*** Opening Records to use ***

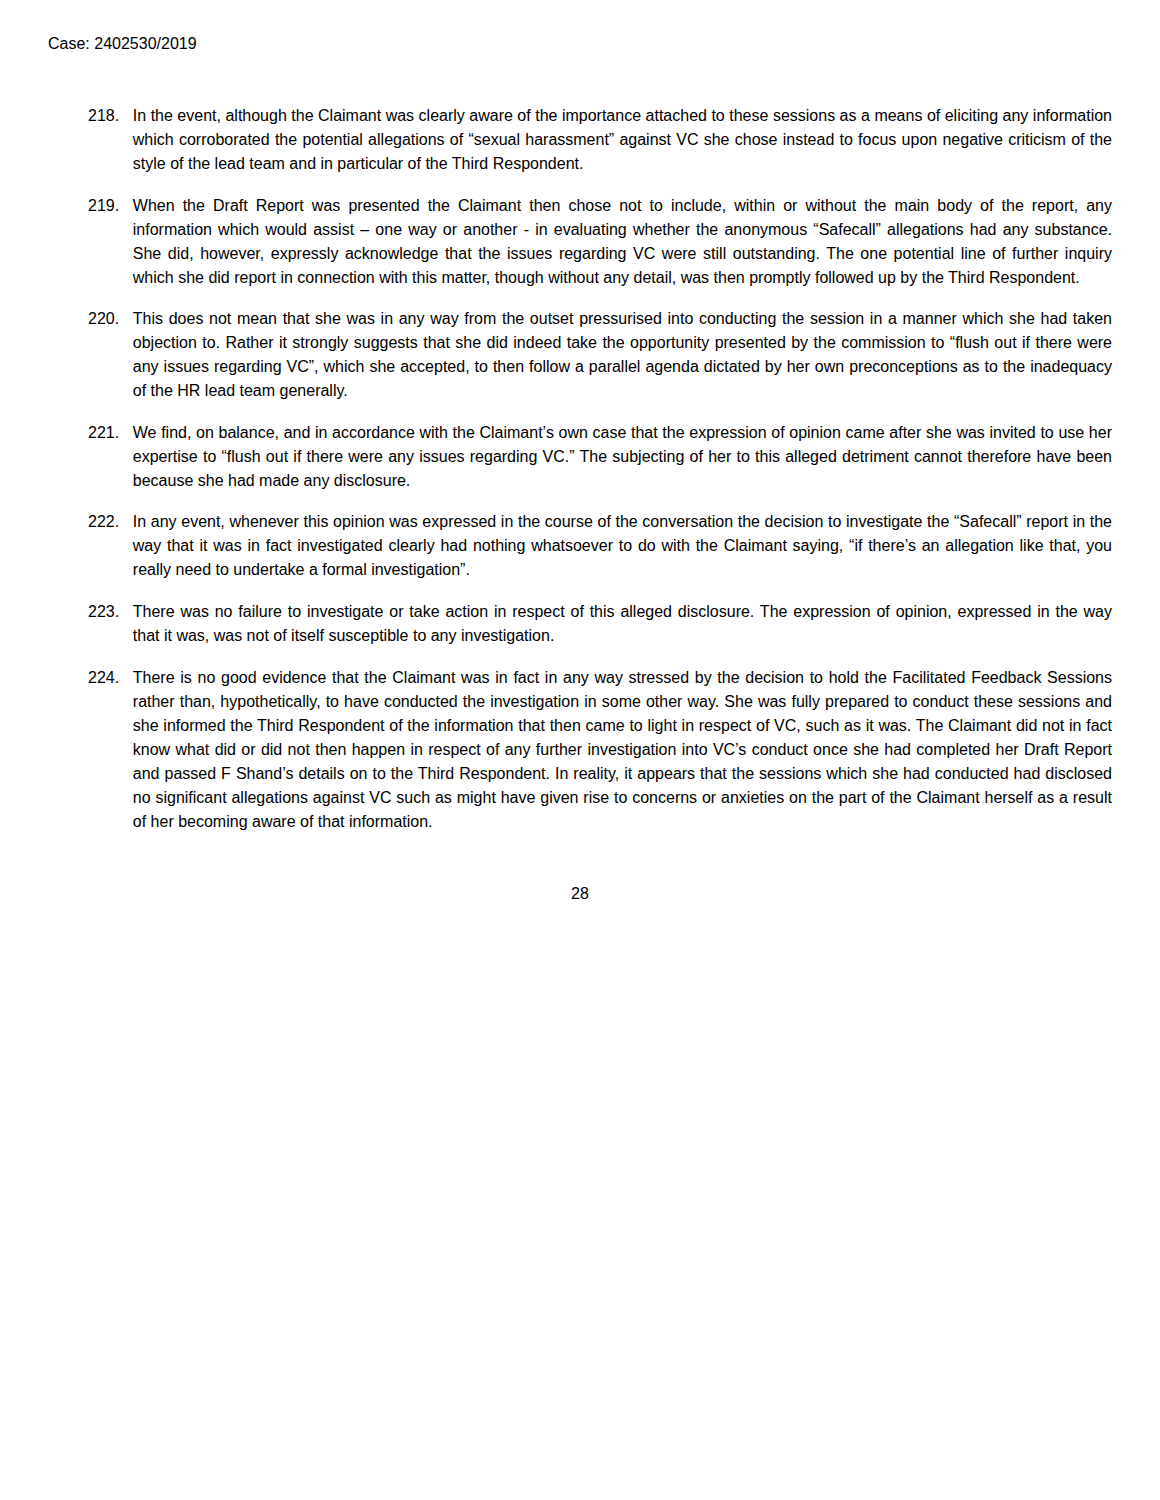Case: 2402530/2019
In the event, although the Claimant was clearly aware of the importance attached to these sessions as a means of eliciting any information which corroborated the potential allegations of “sexual harassment” against VC she chose instead to focus upon negative criticism of the style of the lead team and in particular of the Third Respondent.
When the Draft Report was presented the Claimant then chose not to include, within or without the main body of the report, any information which would assist – one way or another - in evaluating whether the anonymous “Safecall” allegations had any substance. She did, however, expressly acknowledge that the issues regarding VC were still outstanding. The one potential line of further inquiry which she did report in connection with this matter, though without any detail, was then promptly followed up by the Third Respondent.
This does not mean that she was in any way from the outset pressurised into conducting the session in a manner which she had taken objection to. Rather it strongly suggests that she did indeed take the opportunity presented by the commission to “flush out if there were any issues regarding VC”, which she accepted, to then follow a parallel agenda dictated by her own preconceptions as to the inadequacy of the HR lead team generally.
We find, on balance, and in accordance with the Claimant’s own case that the expression of opinion came after she was invited to use her expertise to “flush out if there were any issues regarding VC.” The subjecting of her to this alleged detriment cannot therefore have been because she had made any disclosure.
In any event, whenever this opinion was expressed in the course of the conversation the decision to investigate the “Safecall” report in the way that it was in fact investigated clearly had nothing whatsoever to do with the Claimant saying, “if there’s an allegation like that, you really need to undertake a formal investigation”.
There was no failure to investigate or take action in respect of this alleged disclosure. The expression of opinion, expressed in the way that it was, was not of itself susceptible to any investigation.
There is no good evidence that the Claimant was in fact in any way stressed by the decision to hold the Facilitated Feedback Sessions rather than, hypothetically, to have conducted the investigation in some other way. She was fully prepared to conduct these sessions and she informed the Third Respondent of the information that then came to light in respect of VC, such as it was. The Claimant did not in fact know what did or did not then happen in respect of any further investigation into VC’s conduct once she had completed her Draft Report and passed F Shand’s details on to the Third Respondent. In reality, it appears that the sessions which she had conducted had disclosed no significant allegations against VC such as might have given rise to concerns or anxieties on the part of the Claimant herself as a result of her becoming aware of that information.
28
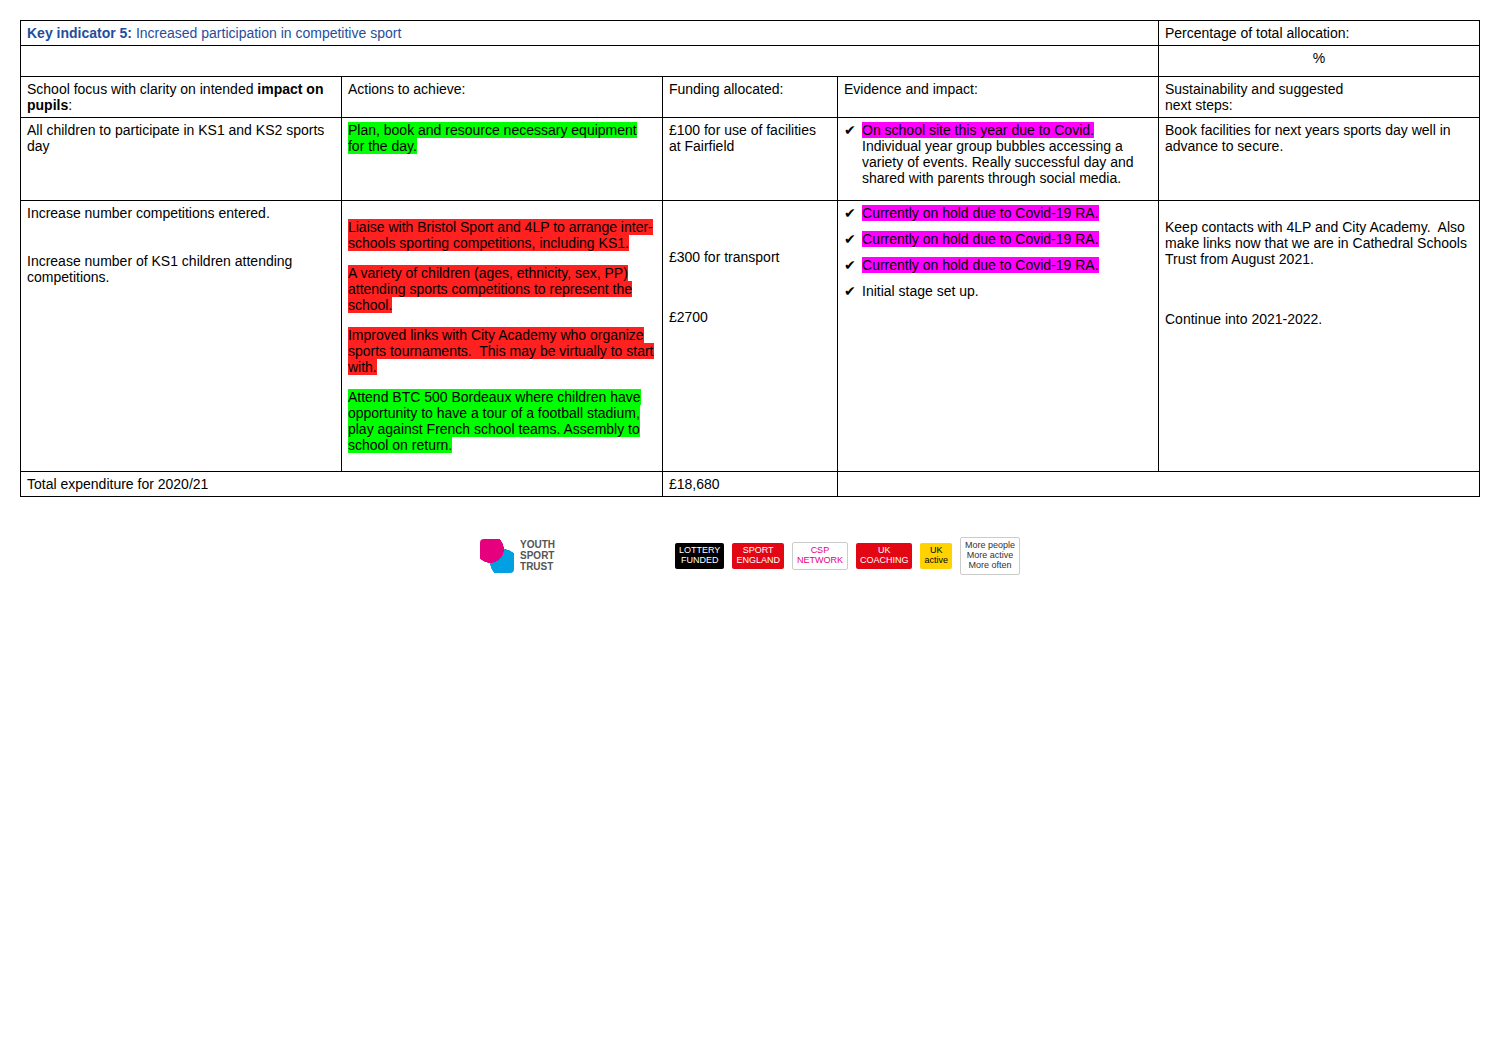| Key indicator 5: Increased participation in competitive sport | Percentage of total allocation: |
| | % |
| School focus with clarity on intended impact on pupils : | Actions to achieve: | Funding allocated: | Evidence and impact: | Sustainability and suggested next steps: |
| All children to participate in KS1 and KS2 sports day | Plan, book and resource necessary equipment for the day. | £100 for use of facilities at Fairfield | On school site this year due to Covid. Individual year group bubbles accessing a variety of events. Really successful day and shared with parents through social media. | Book facilities for next years sports day well in advance to secure. |
| Increase number competitions entered. Increase number of KS1 children attending competitions. | Liaise with Bristol Sport and 4LP to arrange inter-schools sporting competitions, including KS1. A variety of children (ages, ethnicity, sex, PP) attending sports competitions to represent the school. Improved links with City Academy who organize sports tournaments. This may be virtually to start with. Attend BTC 500 Bordeaux where children have opportunity to have a tour of a football stadium, play against French school teams. Assembly to school on return. | £300 for transport £2700 | Currently on hold due to Covid-19 RA. Currently on hold due to Covid-19 RA. Currently on hold due to Covid-19 RA. Initial stage set up. | Keep contacts with 4LP and City Academy. Also make links now that we are in Cathedral Schools Trust from August 2021. Continue into 2021-2022. |
| Total expenditure for 2020/21 | £18,680 | |
YOUTH
SPORT
TRUST
LOTTERY
FUNDED
SPORT
ENGLAND
CSP
NETWORK
UK
COACHING
UK
active
More people
More active
More often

*** Closing Records to use ***

* Instructions to follow:
Check every line above for the string "investigate" and copy those that have it.

* Written response:
In any event, whenever this opinion was expressed in the course of the conversation the decision to investigate the “Safecall” report in the way that it was in fact investigated clearly had nothing whatsoever to do with the Claimant saying, “if there’s an allegation like that, you really need to undertake a formal investigation”.
There was no failure to investigate or take action in respect of this alleged disclosure. The expression of opinion, expressed in the way that it was, was not of itself susceptible to any investigation.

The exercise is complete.